Bicycling Around New York City: A Gentle Touring Guide (Menasha Ridge Press, 1994; now out of print) has 25 wholly original rides, virtually all accessible by biking or public transportation to the start. All range from 8 to 40 miles long, but can be joined for longer trips, and were designed to appeal to novice and casual cyclists. Format is narrative, not cue sheet, sprinkled throughout with fascinating history, humor, and even recipes.
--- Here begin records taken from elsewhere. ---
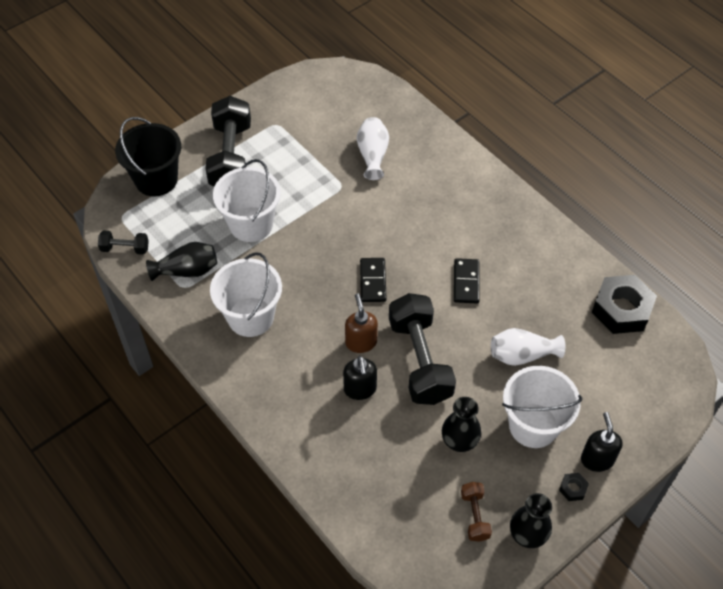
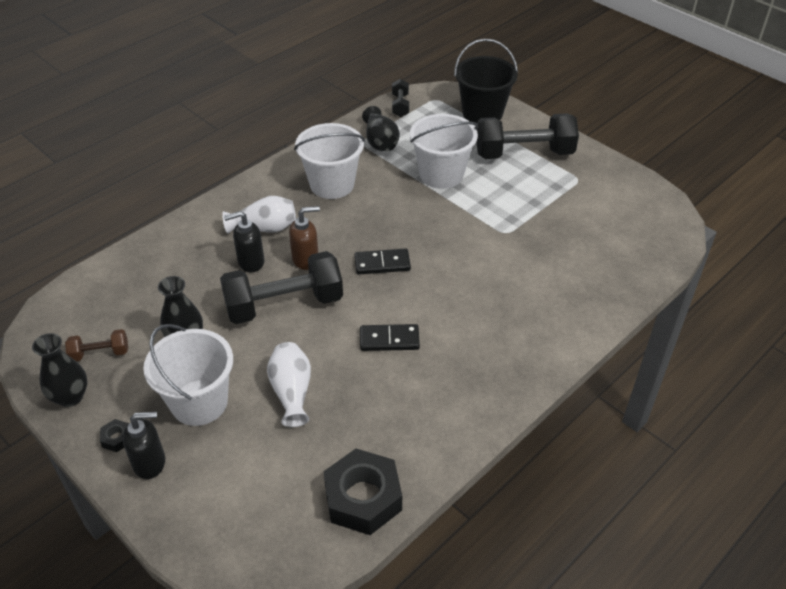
camera: 85 degrees right, 10 degrees down
(373, 155) = (557, 253): white vase -> white vase (264, 228)

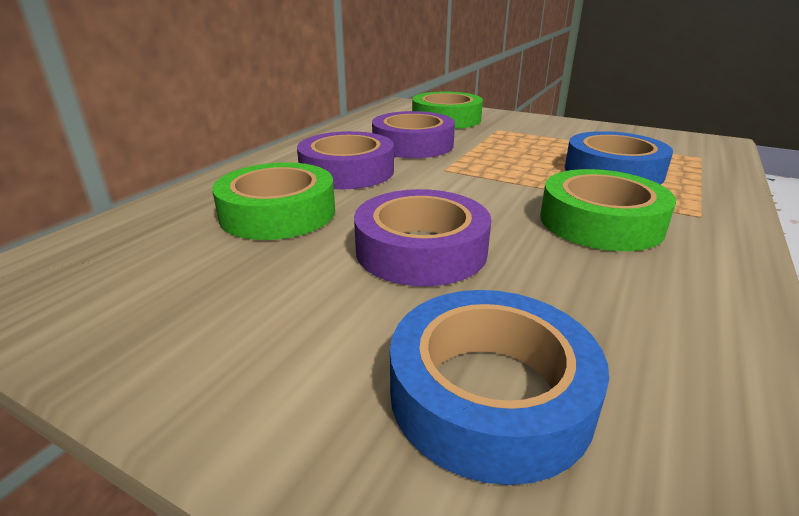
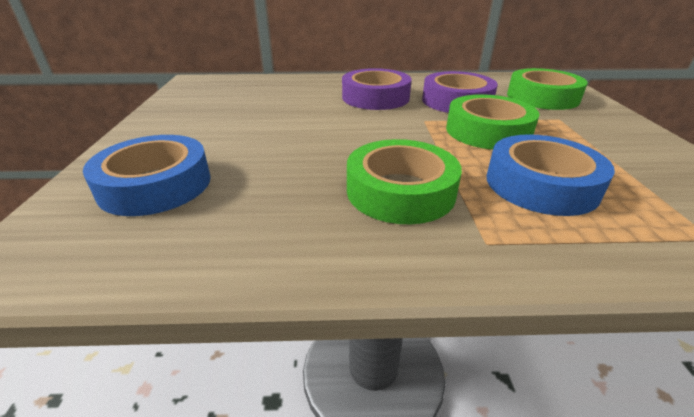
camera: 60 degrees right, 5 degrees up
(278, 213) = (297, 99): green tape -> green tape (488, 131)
(421, 250) = (288, 140): purple tape -> none

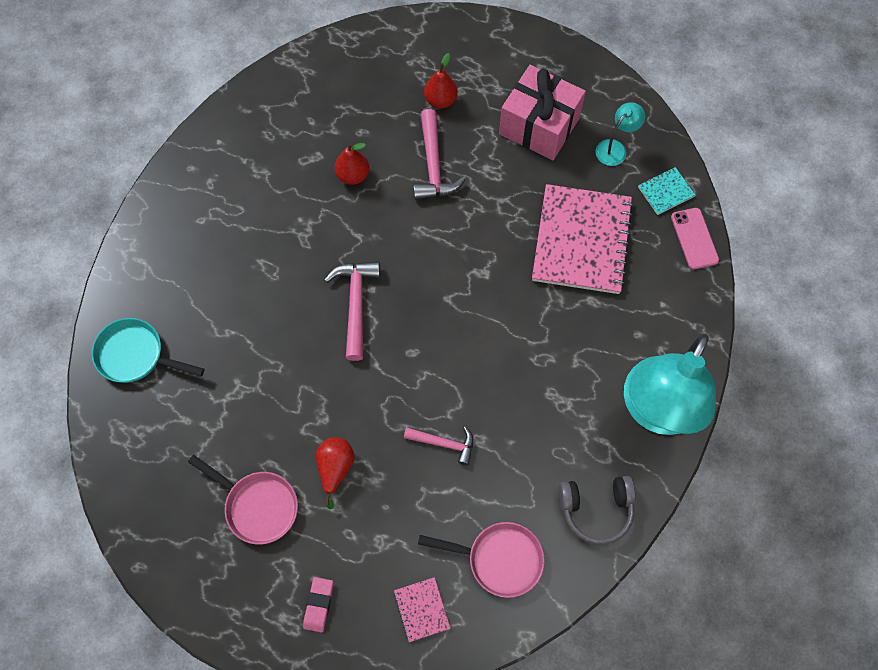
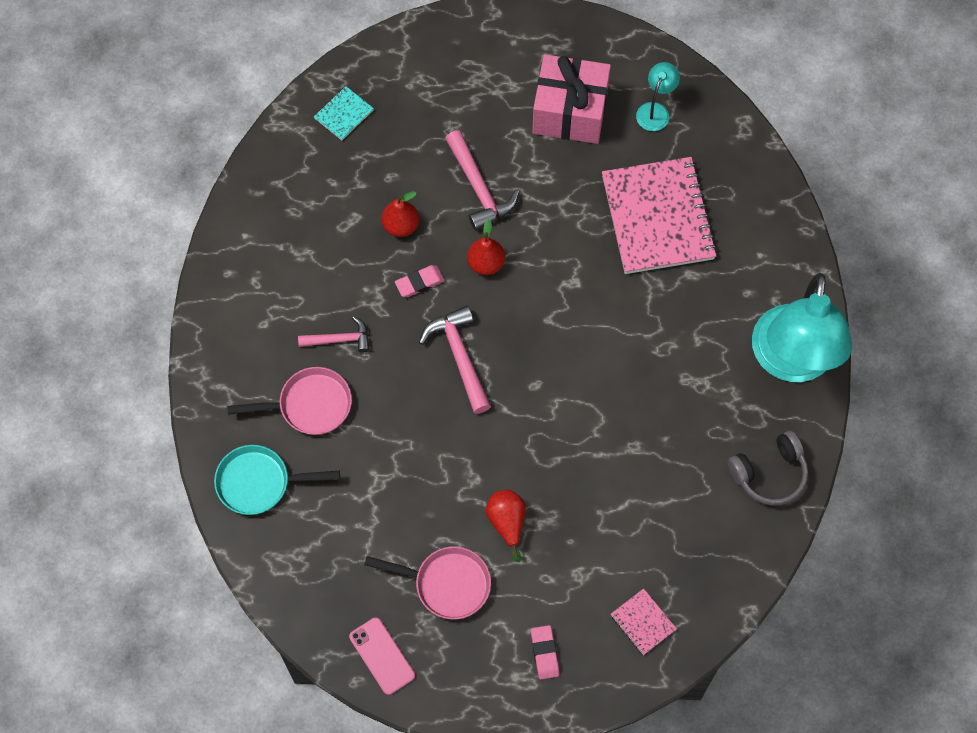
camera: 20 degrees left, 0 degrees up
(348, 229) = (419, 283): none -> pink eraser
(440, 100) = (458, 116): red pear -> red pear (486, 263)
(444, 444) = (602, 462): pink hammer -> pink hammer (340, 339)
(499, 559) = (697, 551): pink pan -> pink pan (309, 405)
(665, 192) = (722, 140): turquoise notebook -> turquoise notebook (343, 114)
(694, 238) = (767, 178): pink phone -> pink phone (382, 656)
The Best Bike Rides in the Mid-Atlantic (Globe Pequot Press, 1994, 1997), which included the first road rides ever to be published for West Virginia. For the third edition, the mid-Atlantic region was split into northern and southern sections; each volume was independently revised by another person, although using a fair amount of my original material: The Best Bike Rides in New York, New Jersey, and Pennsylvania (revised by Dale Lally, Globe Pequot Press, 1999) and The Best Bike Rides in Delaware, Maryland, Virginia, Washington, D.C., and West Virginia (revised by Patrick Gilsenan, Globe Pequot Press, 2000).
Numerous bicycling how-to articles, contemplative essays, and trip guides and narratives of mine have also been published in magazines and newspapers, including Essence, The New York Times, Adventure Cyclist, and Philadelphia magazine's Mid-Atlantic Weekends (a few are shown at right). Other publications include sections in other authors' books (notably in The Bicyclist's Sourcebook by Michael Leccese and Arlene Plevin, Woodbine House, 1991) and an 8000-word entry on "Cycling" in Collier's Encyclopedia (1997 print edition).